On aging

I read an article recently in which the writer described a man as a septuagenarian. My first thought was that the man was ancient. Then I realized that I, too, am a septuagenarian, accelerating toward 80 with 70 disappearing in the dust of time.

Age is indeed breathing down my neck. Sometimes I can’t recall names, and too often things on the tip of my tongue end up being stuck there. As a young man I frequently went to weddings; these days the events are funerals and memorial services. I recently attended a reunion of a group of fellow engineering students from the University of Oklahoma, seeing friends for the first time in five decades. What kept going through my mind is that they all look so old. But then I realized that I am little different—other than having more hair and less belly than most.

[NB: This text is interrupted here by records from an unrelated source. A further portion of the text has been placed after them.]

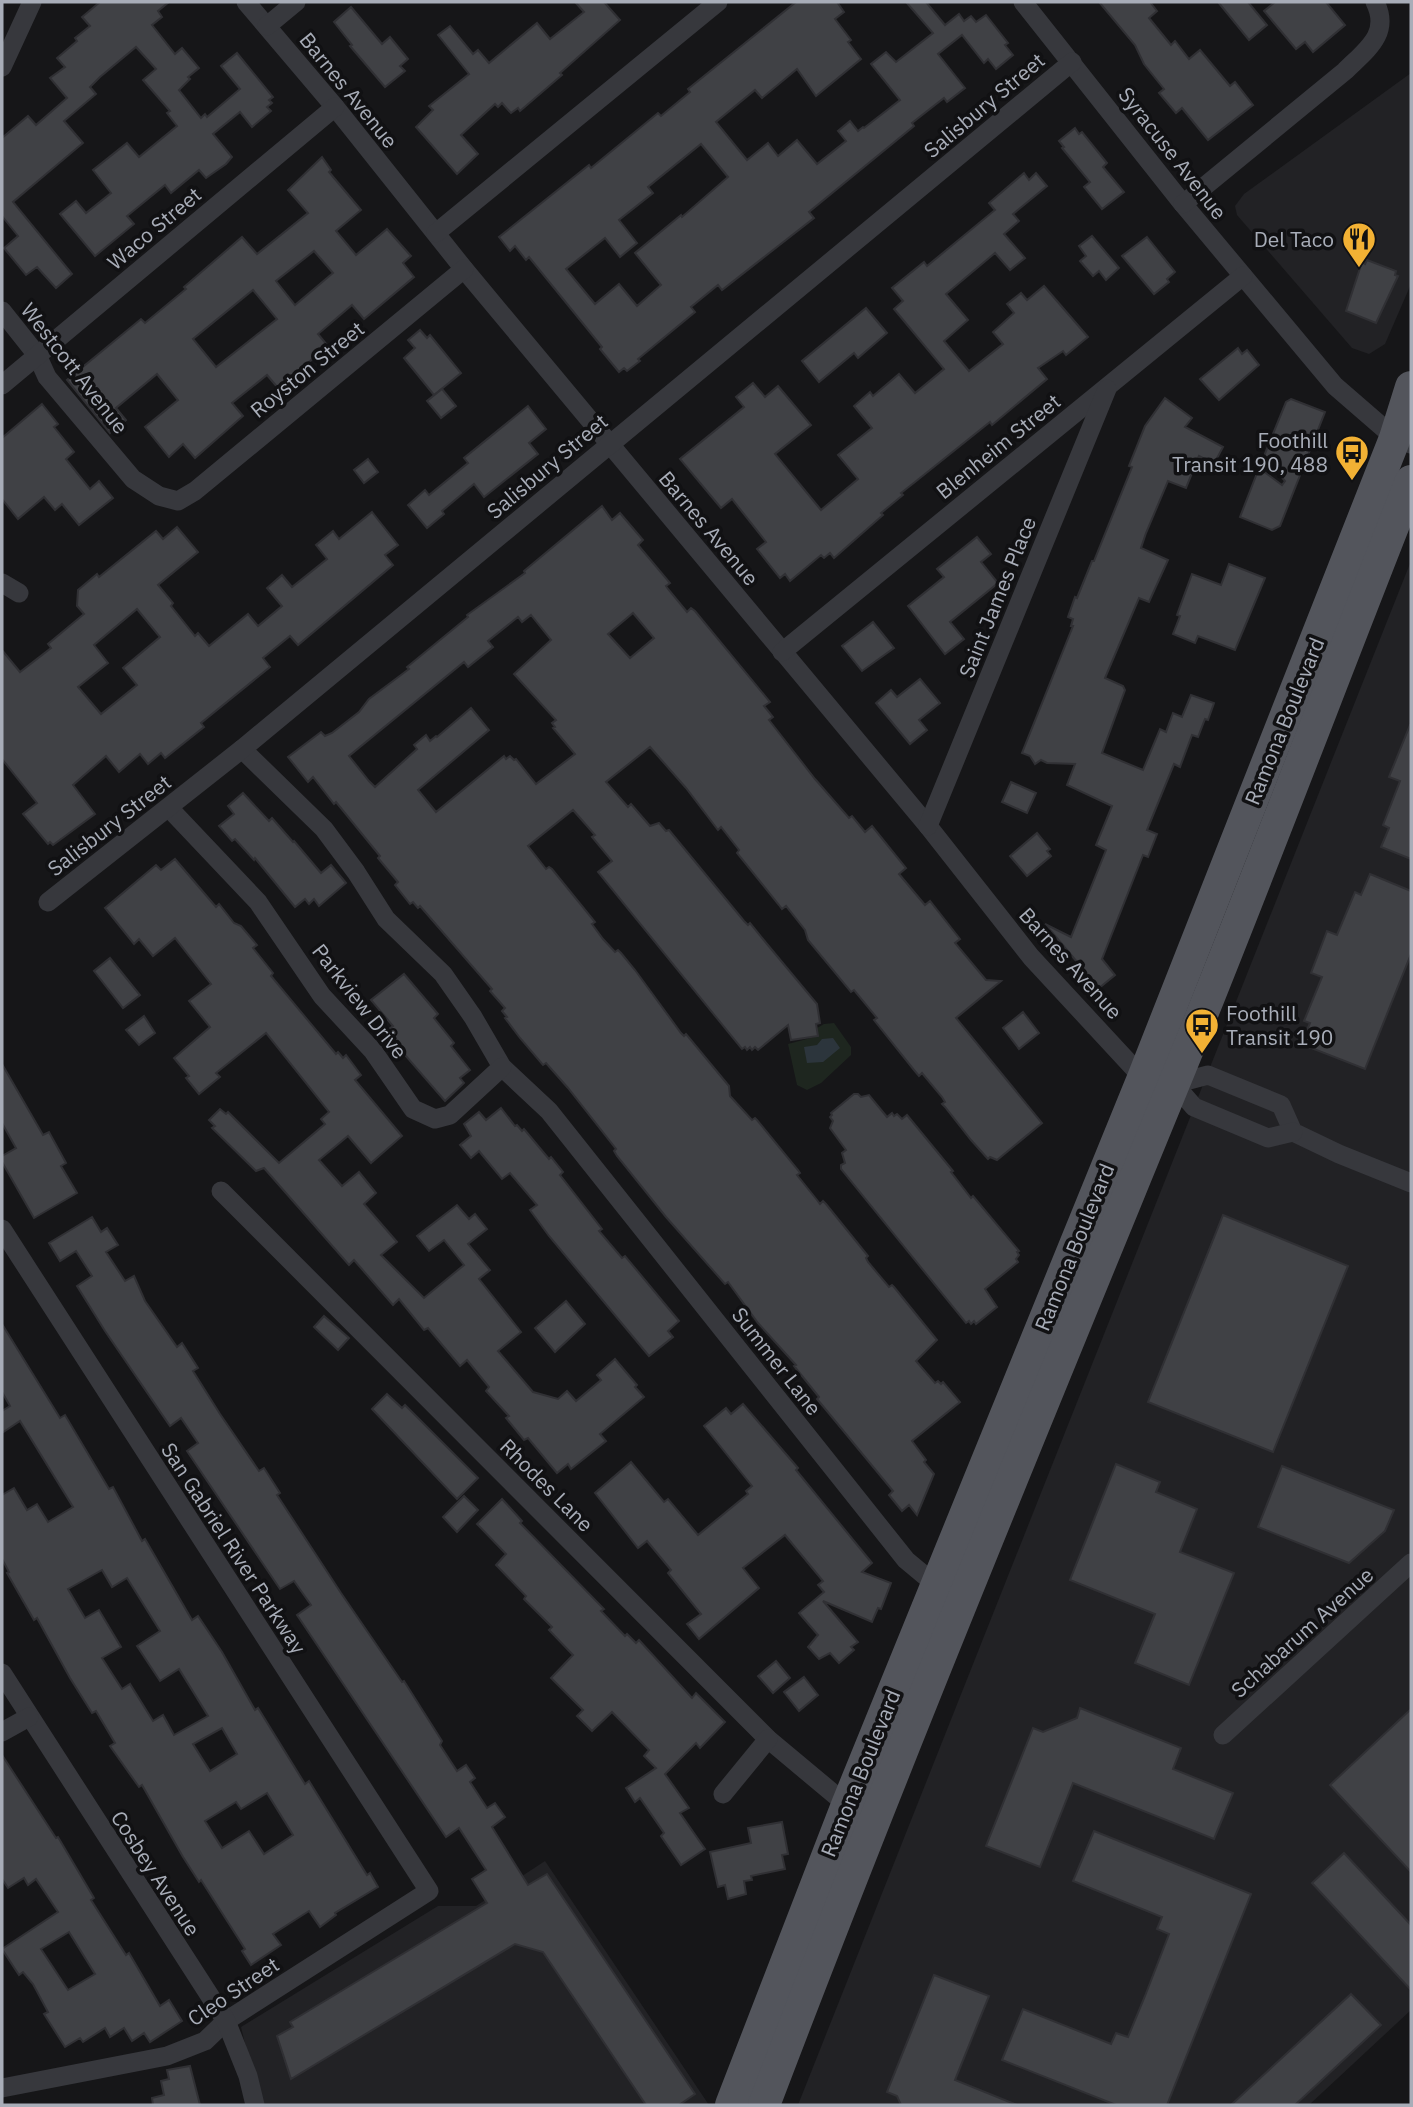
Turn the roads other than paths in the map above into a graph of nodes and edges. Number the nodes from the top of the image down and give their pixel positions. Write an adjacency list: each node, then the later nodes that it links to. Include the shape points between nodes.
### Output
1 (32, 2): 9 (street)
2 (246, 2): 7 (street, Barnes Avenue)
3 (296, 2): 7 (street)
4 (718, 2): 12 (street)
5 (1024, 2): 8 (street, Syracuse Avenue)
6 (1375, 2): 11 (street, via 1380,33 1367,50)
7 (267, 26): 10 (street, Barnes Avenue)
8 (1072, 62): 11 (street, Syracuse Avenue); 21 (street, Salisbury Street)
9 (2, 67)
10 (335, 107): 12 (street, Barnes Avenue); 16 (street, Waco Street)
11 (1184, 204): 14 (street, Syracuse Avenue)
12 (436, 233): 13 (street, Barnes Avenue)
13 (464, 269): 21 (street, Barnes Avenue); 23 (street, Royston Street)
14 (1243, 276): 18 (street, Blenheim Street); 20 (street, Syracuse Avenue, via 1335,386)
15 (2, 311): 16 (street, Westcott Avenue)
16 (37, 355): 17 (street, Waco Street); 23 (street, Westcott Avenue, via 47,377 133,480 159,496)
17 (2, 385)
18 (1108, 385): 24 (street, Blenheim Street); 27 (street, Saint James Place)
19 (1411, 387): 20 (main road, Ramona Boulevard)
20 (1403, 441): 30 (main road, Ramona Boulevard)
21 (610, 443): 24 (street, Barnes Avenue); 25 (street, Salisbury Street)
22 (1411, 481): 30 (main road, Ramona Boulevard)
23 (178, 501)
24 (782, 652): 27 (street, Barnes Avenue)
25 (242, 749): 26 (street, Salisbury Street); 29 (street, via 324,829 386,919 443,974)
26 (169, 808): 28 (street, Salisbury Street); 29 (street, Parkview Drive, via 258,902 323,996 373,1051 414,1109 435,1119 450,1115)
27 (928, 826): 30 (street, Barnes Avenue, via 1031,957)
28 (48, 902)
29 (502, 1067): 36 (street, Summer Lane, via 549,1111 906,1559)
30 (1158, 1081): 31 (street, Barnes Avenue, via 1194,1107 1268,1138); 31 (street, via 1208,1075 1281,1105); 36 (main road, Ramona Boulevard); 49 (main road, Ramona Boulevard, via 1052,1376)
31 (1293, 1132): 32 (street)
32 (1411, 1183)
33 (221, 1191): 41 (street, Rhodes Lane)
34 (2, 1229): 44 (street, San Gabriel River Parkway)
35 (1411, 1563): 40 (street, Schabarum Avenue)
36 (936, 1585): 43 (main road, Ramona Boulevard)
37 (2, 1673): 38 (street, Cosbey Avenue)
38 (29, 1717): 39 (street); 45 (street, Cosbey Avenue)
39 (2, 1732)
40 (1223, 1735)
41 (768, 1739): 42 (street); 43 (street, Rhodes Lane)
42 (723, 1794)
43 (847, 1805): 48 (main road, Ramona Boulevard)
44 (429, 1891): 45 (street, Cleo Street)
45 (226, 2021): 46 (street, Cleo Street, via 205,2041 167,2056); 47 (street, Cosbey Avenue)
46 (2, 2088)
47 (255, 2105)
48 (731, 2105)
49 (764, 2105)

As I contemplate my wrinkles, sagging skin, and gray whiskers, I am reminded of a phrase from a Leonard Cohen song, “Crazy to Love You”—“I’m old and the mirrors don’t lie.” How true. I see evidence of that all the time. In fact, I often get a glimpse of my father looking back at me in the mirror when I am shaving. When I show people a photo I took of my mom a couple of weeks before she died at age 99 last fall, they almost always remark how much I resemble her even though I am more than twenty years younger.

Although I suffer some of the maladies and challenges that inevitably come with age, I generally don’t feel my years. I realize how lucky I am. I still run about six miles every other day, although my pace is inexorably slowing, and I go to the gym on most days I don’t run for a light upper body workout and to look at women. I am not fooling myself, however. I know that this relative well-being is tenuous and that as much as I would like to deny it, I have one foot on a banana peel and the other foot on the pickling vat at the local medical school or the furnace at a local crematorium. The cone of sand is piling up at the bottom of the glass.

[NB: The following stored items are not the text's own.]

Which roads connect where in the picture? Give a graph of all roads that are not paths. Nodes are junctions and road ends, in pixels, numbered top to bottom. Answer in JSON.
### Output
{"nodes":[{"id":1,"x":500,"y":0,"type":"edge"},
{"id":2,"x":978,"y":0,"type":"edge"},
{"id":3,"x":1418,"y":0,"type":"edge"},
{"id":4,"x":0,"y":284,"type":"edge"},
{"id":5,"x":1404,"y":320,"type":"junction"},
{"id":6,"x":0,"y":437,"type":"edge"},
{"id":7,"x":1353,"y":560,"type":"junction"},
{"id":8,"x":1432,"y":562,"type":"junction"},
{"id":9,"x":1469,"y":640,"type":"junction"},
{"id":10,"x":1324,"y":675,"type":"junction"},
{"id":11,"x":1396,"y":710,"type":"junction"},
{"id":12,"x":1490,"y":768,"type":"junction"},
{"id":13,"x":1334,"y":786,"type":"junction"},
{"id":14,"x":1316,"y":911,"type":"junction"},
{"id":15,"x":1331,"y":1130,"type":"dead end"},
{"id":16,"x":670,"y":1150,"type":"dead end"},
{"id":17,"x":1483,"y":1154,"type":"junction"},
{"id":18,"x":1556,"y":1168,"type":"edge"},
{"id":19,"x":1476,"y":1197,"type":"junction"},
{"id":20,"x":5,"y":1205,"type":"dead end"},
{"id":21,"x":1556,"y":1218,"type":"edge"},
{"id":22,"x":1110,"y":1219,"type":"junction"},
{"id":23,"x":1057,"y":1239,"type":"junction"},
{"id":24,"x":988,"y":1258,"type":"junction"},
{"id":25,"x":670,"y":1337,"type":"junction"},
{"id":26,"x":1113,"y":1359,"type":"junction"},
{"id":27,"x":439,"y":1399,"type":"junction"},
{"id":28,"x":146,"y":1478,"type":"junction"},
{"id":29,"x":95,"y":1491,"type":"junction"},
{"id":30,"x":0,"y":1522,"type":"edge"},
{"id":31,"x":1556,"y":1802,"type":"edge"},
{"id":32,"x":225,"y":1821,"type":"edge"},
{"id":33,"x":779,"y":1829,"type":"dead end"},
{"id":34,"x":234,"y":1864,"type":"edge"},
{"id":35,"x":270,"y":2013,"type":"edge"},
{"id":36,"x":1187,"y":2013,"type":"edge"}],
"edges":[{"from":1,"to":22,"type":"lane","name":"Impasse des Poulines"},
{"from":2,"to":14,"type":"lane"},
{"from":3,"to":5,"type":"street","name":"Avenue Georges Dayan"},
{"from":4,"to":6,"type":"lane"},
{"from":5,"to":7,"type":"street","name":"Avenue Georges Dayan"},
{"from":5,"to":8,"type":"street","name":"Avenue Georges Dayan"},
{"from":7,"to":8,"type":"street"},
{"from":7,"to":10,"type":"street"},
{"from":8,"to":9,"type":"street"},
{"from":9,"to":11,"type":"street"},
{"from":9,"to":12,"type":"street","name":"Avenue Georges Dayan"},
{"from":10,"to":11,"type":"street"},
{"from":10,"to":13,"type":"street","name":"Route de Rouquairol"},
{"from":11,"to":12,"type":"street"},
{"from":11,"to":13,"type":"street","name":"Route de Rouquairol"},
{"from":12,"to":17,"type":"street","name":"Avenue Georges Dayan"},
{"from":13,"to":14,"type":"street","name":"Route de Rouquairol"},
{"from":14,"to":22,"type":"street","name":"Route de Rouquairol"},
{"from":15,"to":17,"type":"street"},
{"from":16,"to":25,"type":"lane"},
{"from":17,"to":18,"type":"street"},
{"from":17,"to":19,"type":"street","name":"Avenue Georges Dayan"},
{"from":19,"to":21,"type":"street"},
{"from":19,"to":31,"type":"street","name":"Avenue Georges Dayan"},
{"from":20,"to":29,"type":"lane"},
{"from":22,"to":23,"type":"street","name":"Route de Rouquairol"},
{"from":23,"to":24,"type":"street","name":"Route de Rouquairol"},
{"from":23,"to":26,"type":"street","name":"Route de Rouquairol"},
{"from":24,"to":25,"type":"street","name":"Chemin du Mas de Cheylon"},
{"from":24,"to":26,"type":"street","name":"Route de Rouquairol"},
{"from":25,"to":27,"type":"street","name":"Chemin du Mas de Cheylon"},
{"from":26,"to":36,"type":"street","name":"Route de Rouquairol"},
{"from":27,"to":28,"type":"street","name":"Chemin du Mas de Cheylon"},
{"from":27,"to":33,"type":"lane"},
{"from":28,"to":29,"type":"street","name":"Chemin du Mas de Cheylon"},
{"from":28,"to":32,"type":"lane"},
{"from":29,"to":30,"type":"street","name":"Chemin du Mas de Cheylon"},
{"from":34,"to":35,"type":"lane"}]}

I have become more aware of my mortality in the last year as well. Part of that awareness was seeing my mother’s decline and death. My thoughts about death are not negative at all, though. My view of life has changed greatly, even in just the past couple of years. The understanding that I am nearing or in the last phase of my life feels almost liberating. For example, I have started to get rid of possessions that I doubt I will ever use again. While letting go of them is difficult, the process is freeing in a way as I lighten the load I have borne and realize that many of my possessions possessed me.

This eloquent poem by Jim Harrison offers a wise commentary on aging.

BARKING
The moon comes up.
The moon goes down.
This is to inform you
that I didn’t die young.
Age swept past me
but I caught up.
Spring has begun here and each day
brings new birds up from Mexico.
Yesterday I got a call from the outside
world but I said no in thunder.
I was a dog on a short chain
and now there’s no chain.

“Age swept past me/ but I caught up” captures the inevitability of aging with a splendid metaphor. The last two lines are my favorite, though. Indeed, how liberating it is to have slipped the chain.

3 thoughts on “On aging”

  1. There is such truth here. I am rapidly closing in on my mid-eighties and the symptoms of age are encroaching relentlessly. I try to fight it. I walk several miles each week, do a reasonable weights program and swim some but I know I’m not going to win. There is no way I can run even a mile. Gotta protect those knees.

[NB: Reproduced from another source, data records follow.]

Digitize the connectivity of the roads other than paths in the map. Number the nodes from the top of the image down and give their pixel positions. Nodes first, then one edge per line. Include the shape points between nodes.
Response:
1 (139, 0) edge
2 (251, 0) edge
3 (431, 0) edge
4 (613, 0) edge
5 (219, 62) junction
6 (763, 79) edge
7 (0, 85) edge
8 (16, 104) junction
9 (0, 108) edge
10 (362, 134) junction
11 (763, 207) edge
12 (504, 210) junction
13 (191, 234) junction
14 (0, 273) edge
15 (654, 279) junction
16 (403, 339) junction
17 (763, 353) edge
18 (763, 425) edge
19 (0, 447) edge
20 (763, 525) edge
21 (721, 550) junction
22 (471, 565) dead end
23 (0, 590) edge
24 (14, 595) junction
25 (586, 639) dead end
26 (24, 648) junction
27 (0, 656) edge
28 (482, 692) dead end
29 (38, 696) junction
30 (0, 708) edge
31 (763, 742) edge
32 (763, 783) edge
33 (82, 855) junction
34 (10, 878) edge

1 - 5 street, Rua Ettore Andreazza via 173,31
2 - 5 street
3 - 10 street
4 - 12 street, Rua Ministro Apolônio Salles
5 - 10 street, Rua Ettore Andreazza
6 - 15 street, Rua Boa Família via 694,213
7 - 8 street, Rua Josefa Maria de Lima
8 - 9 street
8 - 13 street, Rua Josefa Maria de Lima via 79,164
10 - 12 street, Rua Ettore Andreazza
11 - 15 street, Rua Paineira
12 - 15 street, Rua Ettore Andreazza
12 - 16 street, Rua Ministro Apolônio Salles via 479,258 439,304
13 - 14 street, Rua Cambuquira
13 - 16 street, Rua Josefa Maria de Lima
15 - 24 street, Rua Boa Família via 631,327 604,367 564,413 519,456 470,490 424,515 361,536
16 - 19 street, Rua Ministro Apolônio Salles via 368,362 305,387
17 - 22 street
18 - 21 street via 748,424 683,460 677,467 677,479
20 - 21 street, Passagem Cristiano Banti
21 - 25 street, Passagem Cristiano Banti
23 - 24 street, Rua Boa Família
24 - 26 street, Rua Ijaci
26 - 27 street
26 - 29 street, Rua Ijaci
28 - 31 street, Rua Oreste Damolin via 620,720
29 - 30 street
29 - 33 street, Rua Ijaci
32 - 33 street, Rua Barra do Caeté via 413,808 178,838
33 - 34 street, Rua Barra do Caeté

    I feel lucky to have a some good friends who go for coffee with the old guy or a short hike and talk about life, or ideas, or politics or chit chat. We have fun. And I am so grateful that my wife of 55 year and I are friends with our children and grand kids. My grand daughter called me from college last week suggesting we go birding together when she returns from college. Such a blessing!

    So much to be thankful for! Yet I cannot look back on my life with unmitigated satisfaction. I was so often unwise! Things that seemed like simple decisions were actually critical turning points. Career choices were not always the best. Parenting was not always wise. Investments were not followed up. Friends were lost. Opportunities wasted. Learning to love is so hard and never finished.

    During one of my coffee moments with Tom, we were talking about life’s challenges. He looked squarely at me and said, “Life could have been different…but it wasn’t”.

    We both laughed.

    Reply
    • Your words resonate with me. I sometimes wince when I think about my own mistakes, missed opportunities, and lost friends. Perhaps those unwise choices have helped give me some wisdom to guide me through my remaining life.

      What a fine story about your granddaughter suggesting that you and she go birding. I am envious.